Sale behaved as if he were a hostage suffering from PTSD last season. There was a bizarre incident where he ripped up throwback uniforms and another where he loudly questioned management in what will be called the Adam Laroche affair. Playing for the pale hose might feel like being slowly tortured. After all, they haven’t relentlessly sucked, but have been maddening mediocre since winning the World Series in 2005. He’s free now and it’ll be interesting to see how he reacts to expectations.

Aaron Sanchez— Toronto Blue Jays

PECOTA: 11/174/4.24/1.36/137 (+3)

3 Year:  8/106/2.86/1.15/83

Holy unbelievable batted ball luck Batman.
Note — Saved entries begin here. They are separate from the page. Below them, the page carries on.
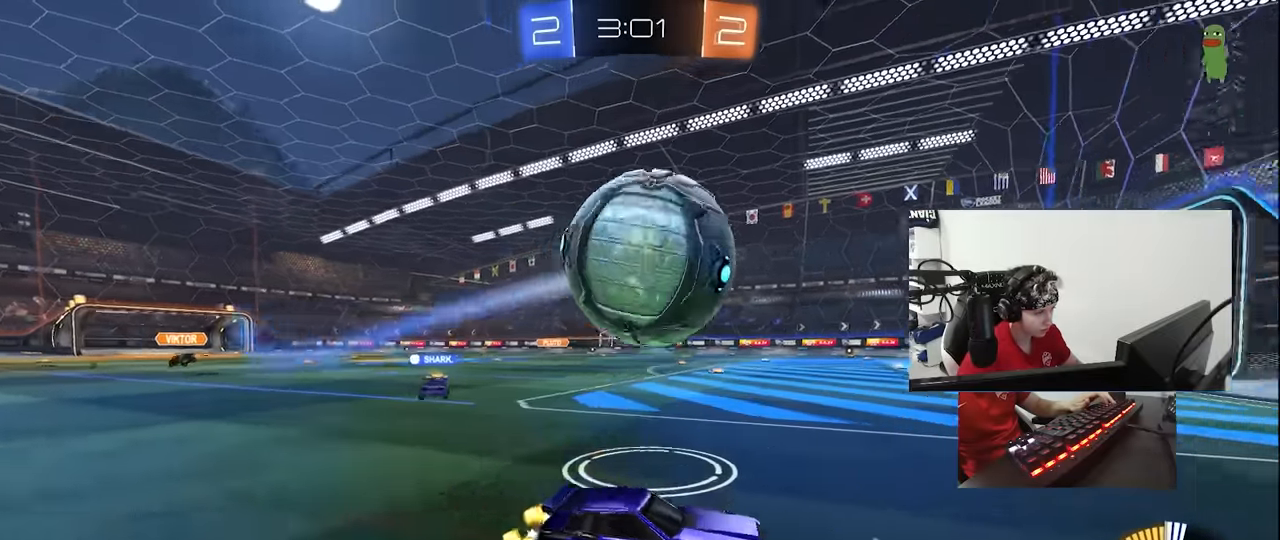
{"keys": ["a", "shift", "w"], "mouse": [], "events": [[17, "a", "down"], [67, "mouse_left", "down"], [150, "a", "up"], [150, "d", "down"], [250, "d", "up"], [300, "mouse_left", "up"], [434, "a", "down"], [434, "shift", "down"]]}
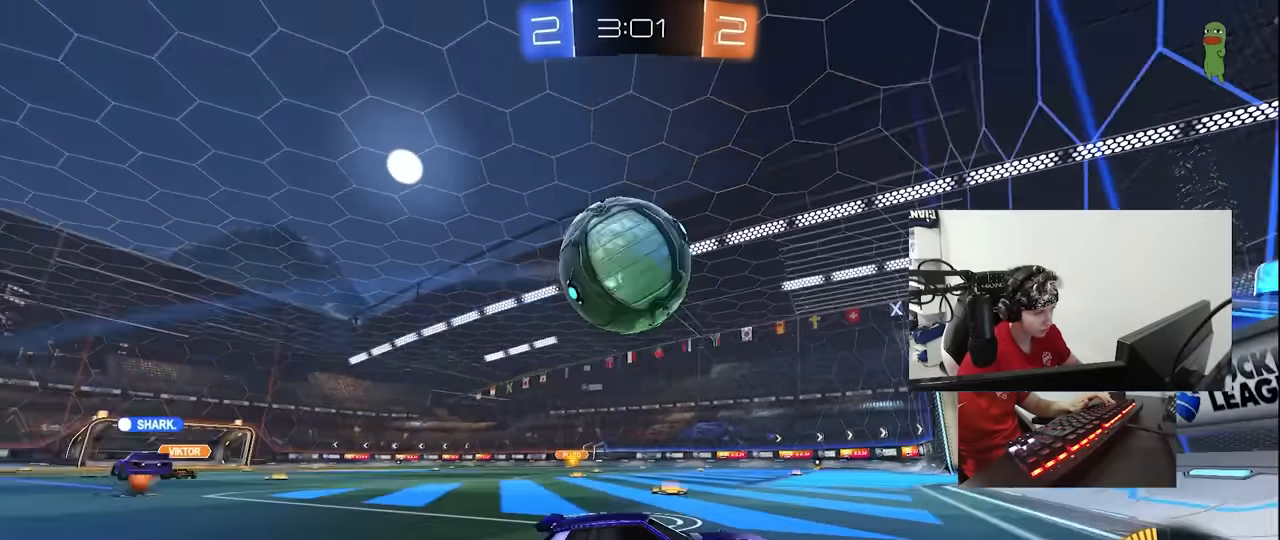
{"keys": ["a", "w"], "mouse": [], "events": [[217, "shift", "up"]]}
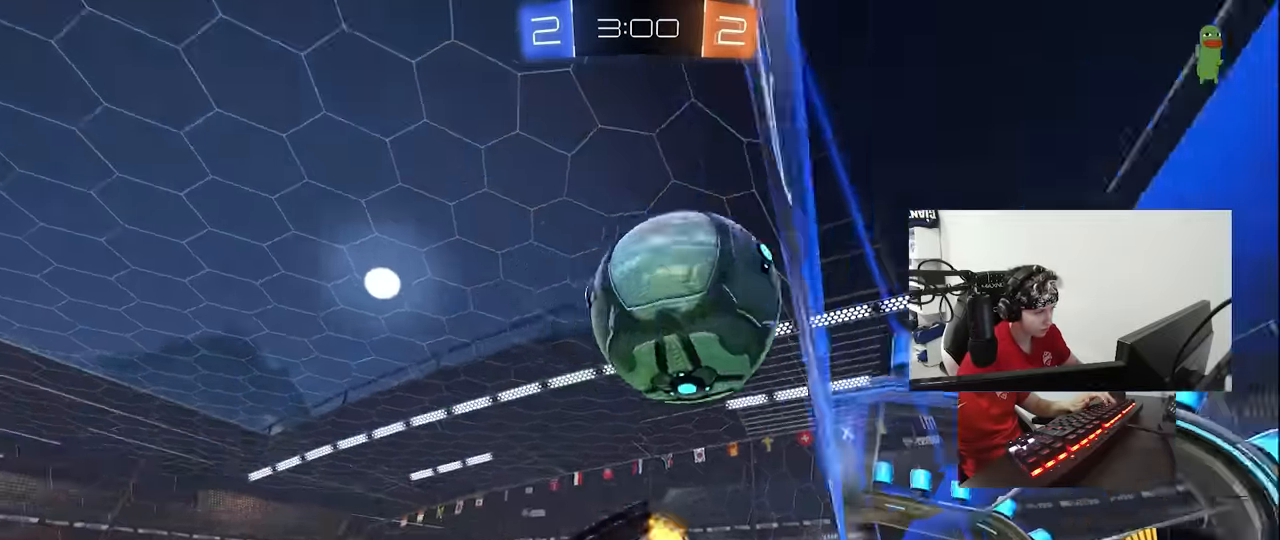
{"keys": ["a", "shift"], "mouse": ["left", "right"], "events": [[134, "mouse_left", "down"], [267, "d", "down"], [334, "a", "up"], [334, "mouse_right", "down"], [334, "w", "up"], [350, "d", "up"], [367, "a", "down"], [367, "shift", "down"], [417, "mouse_right", "up"], [467, "mouse_right", "down"]]}
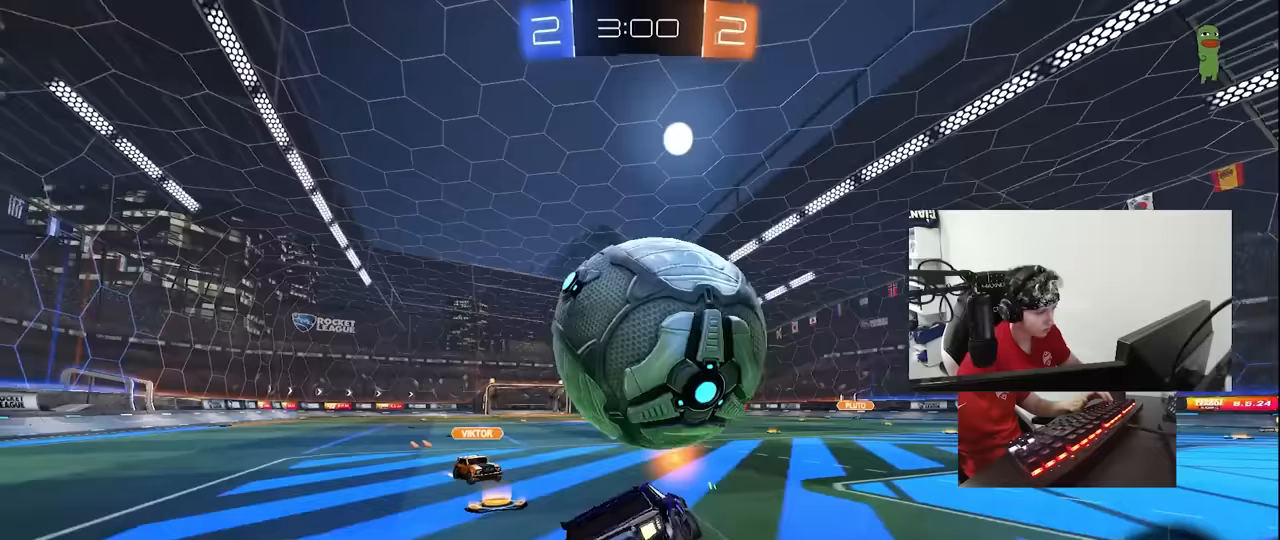
{"keys": ["a", "shift"], "mouse": ["left"], "events": [[83, "mouse_right", "up"], [100, "mouse_left", "up"], [383, "mouse_left", "down"]]}
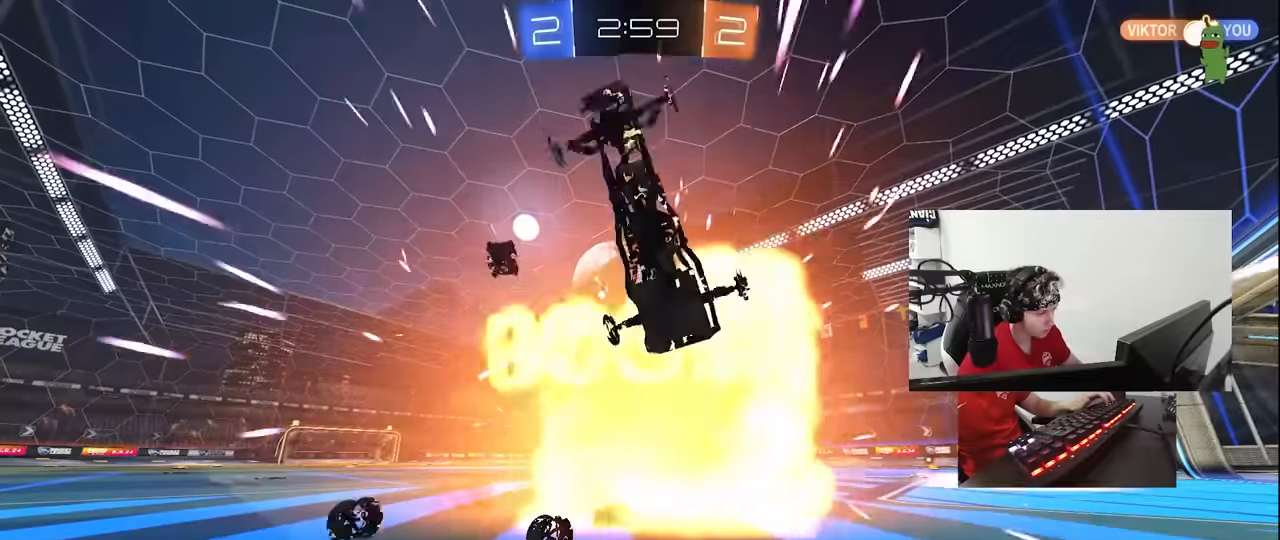
{"keys": ["tab"], "mouse": [], "events": [[83, "shift", "up"], [167, "mouse_left", "up"], [267, "a", "up"], [450, "tab", "down"]]}
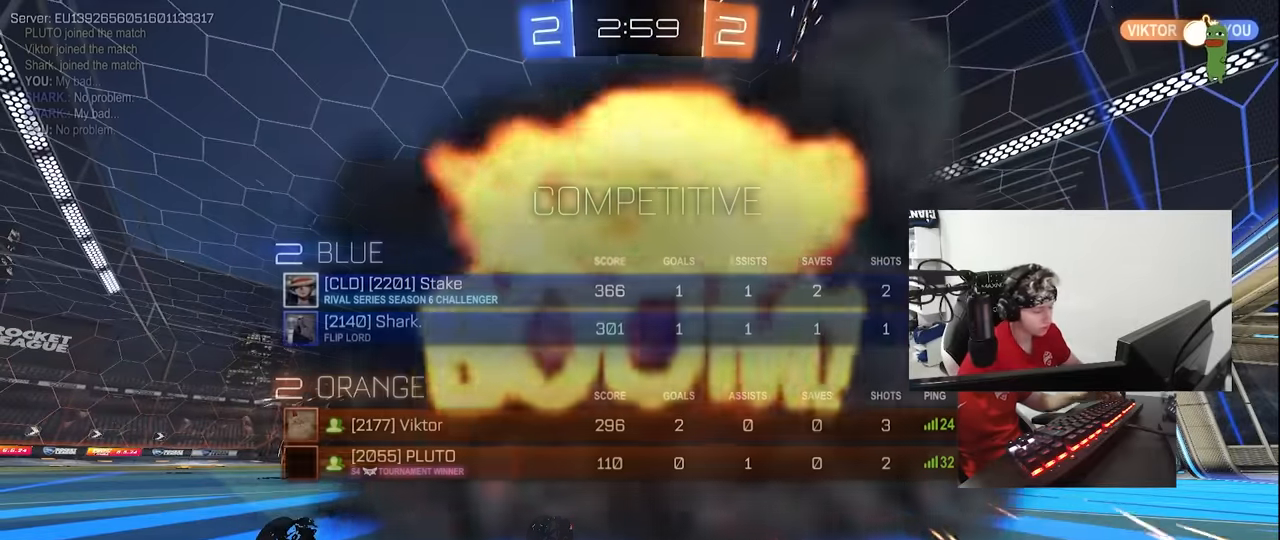
{"keys": [], "mouse": [], "events": [[183, "tab", "up"]]}
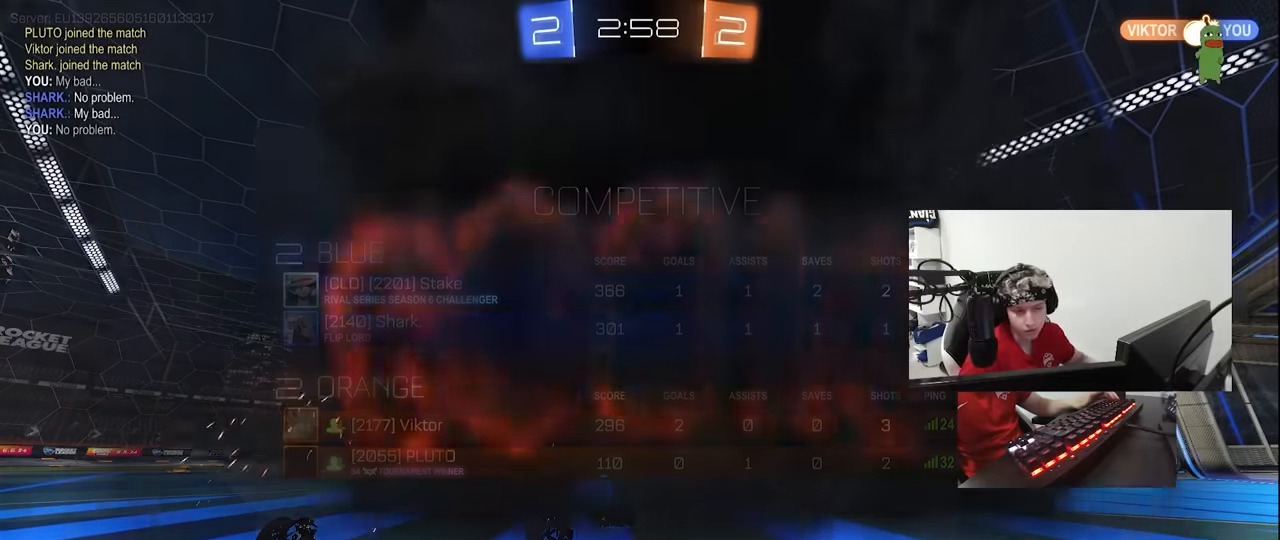
{"keys": [], "mouse": [], "events": []}
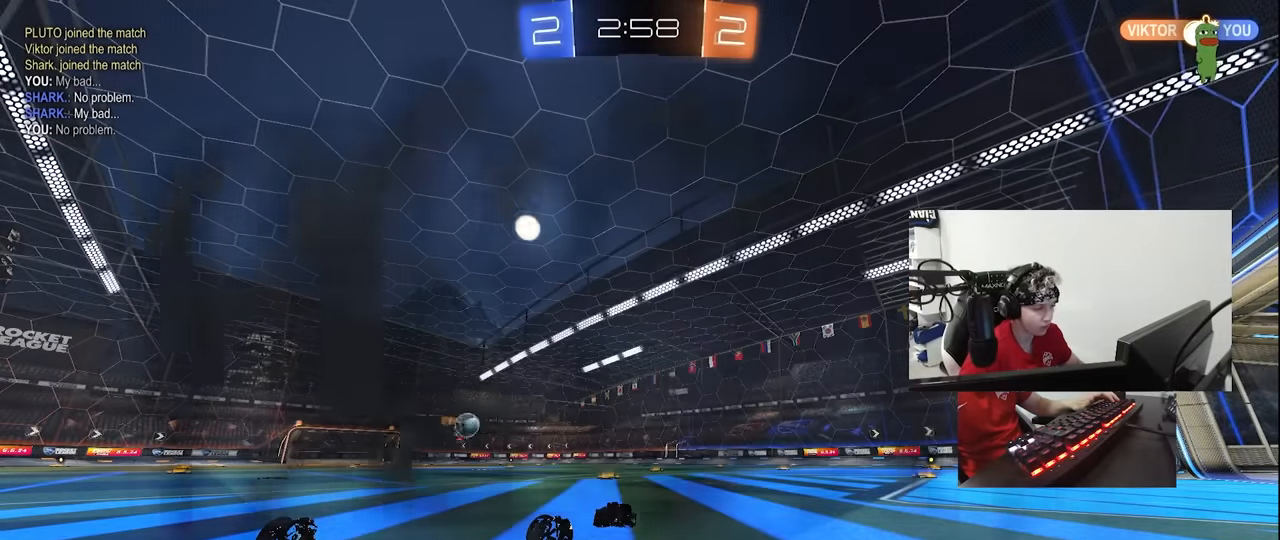
{"keys": [], "mouse": [], "events": []}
Sanchez led the league in ERA last season, so you almost have to include him in a final ranking, but his projections don’t warrant it. His career FIP was almost a full run higher than his career ERA. That kind of regression is obvious, but more importantly 2017 will be his second full season as a starting pitcher. Perhaps the above numbers aren’t so bad given that revelation.

Drew Smyly— Seattle Mariners

PECOTA: 10/160/4.24/1.27/161 (+4)

3 Year: 7/131/3.74/1.20/126

Children are often shown a human representation of Santa Claus, Satan, or Jack Frost as a way to help them conceptualize a complex concept. Smyly is the median pitcher. He virtually matches the median in three categories and comes close in the others. If Hector Santiago represents the replacement level pitcher then it becomes easier to see how valuable average can be. Smyly can be dominant at times, but like most average he settles back to his level before too long.

Blake Snell— Tampa Bay Rays

PECOTA: 8/122/3.82/1.42/132 (+1)

3 Year: 6/89/3.54/1.62/98

If Smyly represents the mythical median then Snell represents hope. Rays fans were waiting on him like a teenager waits on the homecoming queen. You look at her really closely and notice a zit here and wrinkle there. The same happens with hot prospects. Over five walks per nine innings is quite the blemish, but blemishes often go away with time and control problems sometimes do too. If the Rays are to compete they will need Snell to be as special as everyone hoped he would be.

Marcus Stroman— Toronto Blue Jays

PECOTA: 12/195/4.07/1.38/157 (+4)

3 Year: 8/121/3.91/1.22/98

I don’t know what the Blue Jays pitchers did to the programmers at BP. Maybe they collectively kicked their dog, but they certainly don’t think too highly of them. Stroman must have tried to stop them or rendered aid because they seem to like him more than the others. You will notice there always seems to be a link between WHIP and strikeouts. When one goes down the other goes up and vice versa. The more bats you miss the fewer hits you surrender.

Masahiro Tanaka— New York Yankees

PECOTA: 12/176/4.18/1.19/162 (+5)

3 Year: 13/163/3.12/1.05/148

Occasionally, you just have to scratch your head. Tanaka’s career ERA is tad lower than his FIP, but there isn’t much here to justify the jump in ERA. In fact, his projected WHIP is lower than you would expect for a pitcher of his projected ERA. Break everything down and you get a pitcher substantially better than average. He misses more bats than average and has impeccable control. He does meet the league average in home runs surrendered, but given everything else he should be better than this.

Justin Verlander– Detroit Tigers

PECOTA: 12/189/3.79/1.20/203 (+5)

3 Year: 12/189/3.65/1.16/175

Ask the young generation of how they know Verlander and you won’t hear about his three no-hitters, Cy Young Award, or MVP Award. You’ll probably hear him referred to as the would be Mr. Kate Upton. Until last season he looked like a has been anyway, but he came back with a vengeance. Don’t look now, but he is probably two or three productive seasons removed from Cooperstown. Who will Upton be then?

Jordan Zimmermann— Detroit Tigers

PECOTA: 10/164/4.57/1.33/124 (+4)

3 Year: 12/169/3.73/1.21/137

Zimmermann was off to a typical start for him when the injury bug hit. Everything after that was a blur. The PECOTA projections are almost certainly based on the pitcher he was in the second half, but he won’t be that guy unless he’s still hurt. The Tigers are paying him nine figures to be the guy he was in Washington. The aggregate might be a better target.